**Excerpted text:**
###

Being a Russian, I never even heard before this word  - and I am almost sure that for Ukrainians it is all the same. But let's wait for native speakers.


----------



## Natalisha

I go to (the) Ukraine every year, but I've never heard this word. I'm sure there isn't such a word in the Ukrainian language.


----------



## sokol

As this by origin is an Austro-Hungarian greeting it is not unlikely that it only ever was known in Ukrainian west (Bukovina, Carpatho-Ukraine and Galicia) - if it ever was commonly used by Ukrainians, of which I cannot be sure.

So the fact that this probably is completely unknown in Kiev and east of it may not necessarily mean that it never was known at all.


----------



## cyanista

sokol said:


> So the fact that this probably is completely unknown in Kiev and east of it may not necessarily mean that it never was known at all.



Exactly, sokol.  Here and here it says this greeting at least used to be widespread in Lviv (which is, of course, as Western Ukrainian as it gets).


----------



## slavic_one

"Serbus dragi Zagreb moj" is the title of one Croatian song. Serbus is used as a greeting in Zagreb.


----------



## Natabka

sokol said:


> As this by origin is an Austro-Hungarian greeting it is not unlikely that it only ever was known in the Ukrainian west (Bukovina, Carpatho-Ukraine and Galicia)...



I completely agree with Sokol here. I've never heard it used in speech. Probably, if you use it today, people would understand you in the West but never in the Centre or other parts of the country, far from the former Austro-Hungarian border. In fact, I only know what it means because of this song: "Сервус, пане Воргол!" ("Servus, mister Warhol"), which uses "servus" as greeting from times of Andrew Warhol's childhood (his family originates from Slovakia, the part Austro-Hungarian empire at the beginning of the 20th c).

p.s. Compare with the example of Slavic_one, "Serbus dragi Zagreb moj"!  I guess, it was (is) only used in songs.


----------



## marco_2

In Poland *serwus *is a bit old-fashionable but still comprehensable. It is used jokingly (e.g. *Serwus, jestem nerwus! = *_Hello, I'm a jumpy person!_) or quite neutrally by elderly people. In the 1960s there was a popular song with a chorus *Serwus, panie chief...*


----------



## sokol

Mod note:
In accordance with thread opener topic broadened to All Slavic languages.

###

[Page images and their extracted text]
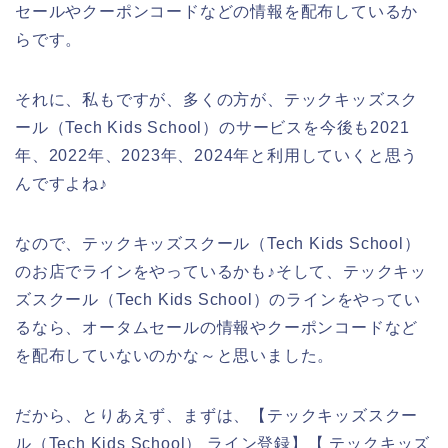
セールやクーポンコードなどの情報を配布しているか
らです。
それに、私もですが、多くの方が、テックキッズスク
ール（Tech Kids School）のサービスを今後も2021
年、2022年、2023年、2024年と利用していくと思う
んですよね♪
なので、テックキッズスクール（Tech Kids School）
のお店でラインをやっているかも♪そして、テックキッ
ズスクール（Tech Kids School）のラインをやってい
るなら、オータムセールの情報やクーポンコードなど
を配布していないのかな～と思いました。
だから、とりあえず、まずは、【テックキッズスクー
ル（Tech Kids School） ライン登録】【 テックキッズ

###

**Problems to work on:**
A) Reproduce word for word every line of text read from the page images and extracted text, omitting the picture placeholders.
B) Extend the forum thread on the greeting "servus" with a further reply that picks up after the moderator's note.

**Answers to the problems:**
A)
セールやクーポンコードなどの情報を配布しているか
らです。
それに、私もですが、多くの方が、テックキッズスク
ール（Tech Kids School）のサービスを今後も2021
年、2022年、2023年、2024年と利用していくと思う
んですよね♪
なので、テックキッズスクール（Tech Kids School）
のお店でラインをやっているかも♪そして、テックキッ
ズスクール（Tech Kids School）のラインをやってい
るなら、オータムセールの情報やクーポンコードなど
を配布していないのかな～と思いました。
だから、とりあえず、まずは、【テックキッズスクー
ル（Tech Kids School） ライン登録】【 テックキッズ

B)
----------



## doorman

slavic_one said:


> "Serbus dragi Zagreb moj" is the title of one Croatian song. Serbus is used as a greeting in Zagreb.


I've never heard people use it in Zagreb. Indeed, it was used as a greeting during the Austro-Hungarian era, but died pretty quickly afterwards.

To my best knowledge, nowadays it's used only in a "humoristic" context (for example Zločesta deca)


----------



## Encolpius

marco_2 said:


> In Poland *serwus *is a bit old-fashionable but still comprehensable. It is used jokingly (e.g. *Serwus, jestem nerwus! = *_Hello, I'm a jumpy person!_) or quite neutrally by elderly people. In the 1960s there was a popular song with a chorus *Serwus, panie chief...*



Thanks a lot Marco2 for the excellent funny example I think my Polish colleague will be surprised when I'll use it. 

It would be great to know if there is any similar *funny greeting in Austrian German* too.


----------



## Encolpius

doorman said:


> ...in a "humoristic" context (for example Zločesta deca)



What do you mean, Doorman? What is zločesta deca?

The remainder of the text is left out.